In 1932, Rand's first literary success was the sale of her screenplay Red Pawn to Universal Studios, although it was never produced. (Note: It was later published in The Early Ayn Rand along with other screenplays, plays, and short stories that were not produced or published during her lifetime.) Her courtroom drama Night of January 16th, first staged in Hollywood in 1934, reopened successfully on Broadway in 1935. Each night, a jury was selected from members of the audience. Based on its vote, one of two different endings would be performed. (Note: In 1941, Paramount Pictures produced a movie loosely based on the play. Rand did not participate in the production and was highly critical of the result.) In December 1934, Rand and O'Connor moved to New York City so she could handle revisions for the Broadway production.

In 1936, Rand's first novel was published, the semi-autobiographical We the Living. Set in Soviet Russia, it focuses on the struggle between the individual and the state. Initial sales were slow, and the American publisher let it go out of print; however, European editions continued to sell. She adapted the story as a stage play, but the Broadway production closed in less than a week. (Note: In 1942, the novel was adapted without permission into a pair of Italian films, Noi vivi and Addio, Kira. After Rand's post-war legal claims over the piracy were settled, the films were re-edited with her approval and released as We the Living in 1986.) After the success of her later novels, Rand released a revised version in 1959 that has sold over three million copies.

In December 1935, Rand started her next major novel, The Fountainhead, but took a break from it in 1937 to write her novella Anthem. The novella presents a dystopian future world in which totalitarian collectivism has triumphed to such an extent that the word I has been forgotten and replaced with we. Protagonists Equality 7-2521 and Liberty 5-3000 eventually escape the collectivistic society and rediscover the word I. It was published in England in 1938, but Rand could not find an American publisher at that time. As with We the Living, Rand's later success allowed her to get a revised version published in 1946; this edition sold over 3.5 million copies.

[Stored items]
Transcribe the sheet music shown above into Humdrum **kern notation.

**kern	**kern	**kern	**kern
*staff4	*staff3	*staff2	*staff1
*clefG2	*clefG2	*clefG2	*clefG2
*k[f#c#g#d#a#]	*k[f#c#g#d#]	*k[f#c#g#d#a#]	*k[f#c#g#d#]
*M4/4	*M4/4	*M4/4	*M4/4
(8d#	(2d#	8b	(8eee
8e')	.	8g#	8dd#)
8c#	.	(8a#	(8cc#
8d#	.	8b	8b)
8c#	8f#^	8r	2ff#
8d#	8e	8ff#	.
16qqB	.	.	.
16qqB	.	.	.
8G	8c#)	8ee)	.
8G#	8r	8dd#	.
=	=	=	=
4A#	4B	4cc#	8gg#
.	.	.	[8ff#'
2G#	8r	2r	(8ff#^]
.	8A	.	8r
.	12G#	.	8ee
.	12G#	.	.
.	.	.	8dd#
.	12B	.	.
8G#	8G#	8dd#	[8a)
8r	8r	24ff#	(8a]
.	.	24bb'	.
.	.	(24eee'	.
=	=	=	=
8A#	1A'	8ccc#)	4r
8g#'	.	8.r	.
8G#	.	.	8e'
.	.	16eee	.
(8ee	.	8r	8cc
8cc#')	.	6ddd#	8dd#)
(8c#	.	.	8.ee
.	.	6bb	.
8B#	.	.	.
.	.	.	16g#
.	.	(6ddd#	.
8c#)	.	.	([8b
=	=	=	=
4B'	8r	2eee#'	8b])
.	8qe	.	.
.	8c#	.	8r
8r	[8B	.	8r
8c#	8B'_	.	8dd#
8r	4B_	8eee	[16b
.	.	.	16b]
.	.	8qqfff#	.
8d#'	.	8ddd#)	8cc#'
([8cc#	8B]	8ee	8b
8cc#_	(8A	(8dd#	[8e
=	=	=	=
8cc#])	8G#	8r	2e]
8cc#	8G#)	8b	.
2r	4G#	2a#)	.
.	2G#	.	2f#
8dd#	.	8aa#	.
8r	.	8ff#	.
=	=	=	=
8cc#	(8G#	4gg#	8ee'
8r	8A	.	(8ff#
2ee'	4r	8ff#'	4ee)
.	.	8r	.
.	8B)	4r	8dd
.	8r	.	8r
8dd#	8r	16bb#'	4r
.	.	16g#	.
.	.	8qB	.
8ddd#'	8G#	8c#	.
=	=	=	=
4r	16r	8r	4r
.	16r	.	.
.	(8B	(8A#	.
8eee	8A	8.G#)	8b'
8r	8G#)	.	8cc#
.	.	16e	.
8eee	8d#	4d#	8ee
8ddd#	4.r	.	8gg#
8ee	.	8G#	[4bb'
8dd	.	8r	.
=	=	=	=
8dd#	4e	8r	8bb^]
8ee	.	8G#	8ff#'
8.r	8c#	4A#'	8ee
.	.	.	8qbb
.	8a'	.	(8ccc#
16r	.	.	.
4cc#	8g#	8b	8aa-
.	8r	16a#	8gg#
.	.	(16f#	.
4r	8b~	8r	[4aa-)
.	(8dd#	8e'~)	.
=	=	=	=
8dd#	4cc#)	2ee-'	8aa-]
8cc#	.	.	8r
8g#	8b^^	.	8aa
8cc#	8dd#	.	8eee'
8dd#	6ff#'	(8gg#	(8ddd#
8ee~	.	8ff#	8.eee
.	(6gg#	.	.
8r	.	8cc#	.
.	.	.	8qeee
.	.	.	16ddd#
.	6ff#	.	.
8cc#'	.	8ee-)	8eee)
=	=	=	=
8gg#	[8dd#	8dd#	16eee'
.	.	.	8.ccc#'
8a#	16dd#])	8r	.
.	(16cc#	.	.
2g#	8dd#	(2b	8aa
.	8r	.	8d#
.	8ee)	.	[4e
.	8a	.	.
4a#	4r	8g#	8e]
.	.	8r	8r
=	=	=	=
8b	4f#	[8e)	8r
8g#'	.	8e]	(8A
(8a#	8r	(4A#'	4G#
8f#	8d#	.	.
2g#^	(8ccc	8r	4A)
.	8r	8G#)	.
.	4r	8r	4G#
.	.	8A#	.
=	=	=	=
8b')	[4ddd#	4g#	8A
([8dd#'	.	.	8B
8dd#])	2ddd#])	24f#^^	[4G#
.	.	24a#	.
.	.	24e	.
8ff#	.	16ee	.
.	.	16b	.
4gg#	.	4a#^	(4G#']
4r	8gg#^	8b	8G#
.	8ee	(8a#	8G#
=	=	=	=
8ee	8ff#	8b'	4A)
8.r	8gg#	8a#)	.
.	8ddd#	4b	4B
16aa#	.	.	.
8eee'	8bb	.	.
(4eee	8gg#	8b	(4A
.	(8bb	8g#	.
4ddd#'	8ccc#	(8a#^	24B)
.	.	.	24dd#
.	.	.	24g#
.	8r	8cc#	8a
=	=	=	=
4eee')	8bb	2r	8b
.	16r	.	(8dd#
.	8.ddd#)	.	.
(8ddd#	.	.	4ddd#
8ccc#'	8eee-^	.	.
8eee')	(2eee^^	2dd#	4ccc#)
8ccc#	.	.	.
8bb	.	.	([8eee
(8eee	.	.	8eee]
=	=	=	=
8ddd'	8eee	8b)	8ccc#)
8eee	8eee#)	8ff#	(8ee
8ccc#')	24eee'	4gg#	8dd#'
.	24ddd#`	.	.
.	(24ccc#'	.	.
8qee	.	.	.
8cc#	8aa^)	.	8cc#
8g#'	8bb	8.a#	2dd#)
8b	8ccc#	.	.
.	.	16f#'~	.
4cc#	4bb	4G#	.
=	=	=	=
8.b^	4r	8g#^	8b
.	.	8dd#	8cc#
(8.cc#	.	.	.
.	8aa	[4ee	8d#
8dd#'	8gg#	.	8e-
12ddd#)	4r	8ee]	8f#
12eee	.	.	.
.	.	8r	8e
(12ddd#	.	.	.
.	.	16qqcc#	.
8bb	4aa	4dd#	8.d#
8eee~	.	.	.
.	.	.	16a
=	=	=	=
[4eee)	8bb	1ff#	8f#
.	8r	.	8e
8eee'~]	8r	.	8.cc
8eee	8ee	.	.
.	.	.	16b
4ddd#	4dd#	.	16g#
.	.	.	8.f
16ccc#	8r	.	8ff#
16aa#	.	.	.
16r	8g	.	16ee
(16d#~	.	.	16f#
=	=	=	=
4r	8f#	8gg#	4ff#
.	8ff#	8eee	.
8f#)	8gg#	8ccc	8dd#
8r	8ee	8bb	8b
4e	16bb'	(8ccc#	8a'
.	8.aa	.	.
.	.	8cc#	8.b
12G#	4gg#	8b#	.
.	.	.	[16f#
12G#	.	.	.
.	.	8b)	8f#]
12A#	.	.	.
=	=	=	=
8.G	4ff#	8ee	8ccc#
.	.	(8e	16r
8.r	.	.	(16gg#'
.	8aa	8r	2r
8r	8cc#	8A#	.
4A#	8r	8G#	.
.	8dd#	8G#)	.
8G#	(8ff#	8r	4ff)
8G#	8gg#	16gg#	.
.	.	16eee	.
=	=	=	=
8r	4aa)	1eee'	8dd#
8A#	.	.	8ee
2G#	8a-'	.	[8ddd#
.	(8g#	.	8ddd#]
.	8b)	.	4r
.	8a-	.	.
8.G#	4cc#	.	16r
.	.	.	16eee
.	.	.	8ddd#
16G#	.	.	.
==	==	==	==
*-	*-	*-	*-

■ **Task brief**:
Extend the passage on Ayn Rand's early literary career beyond its final sentence. The data are separate material, distinct from the passage on Ayn Rand's early literary career.

■ **Answer to this exercise**:
=== The Fountainhead and political activism ===

In the 1940s, Rand became politically active. She and her husband were full-time volunteers for Republican Wendell Willkie's 1940 presidential campaign. This work put her in contact with other intellectuals sympathetic to free-market capitalism. She became friends with journalist Henry Hazlitt, who introduced her to the Austrian School economist Ludwig von Mises. Despite philosophical differences with them, Rand strongly endorsed the writings of both men, and they expressed admiration for her. Mises once called her "the most courageous man in America", a compliment that particularly pleased her because he said "man" instead of "woman". Rand became friends with libertarian writer Isabel Paterson. Rand questioned her about American history and politics during their many meetings, and gave Paterson ideas for her only non-fiction book, The God of the Machine. (Note: Their friendship ended in 1948 after Paterson made what Rand considered rude comments to valued political allies.)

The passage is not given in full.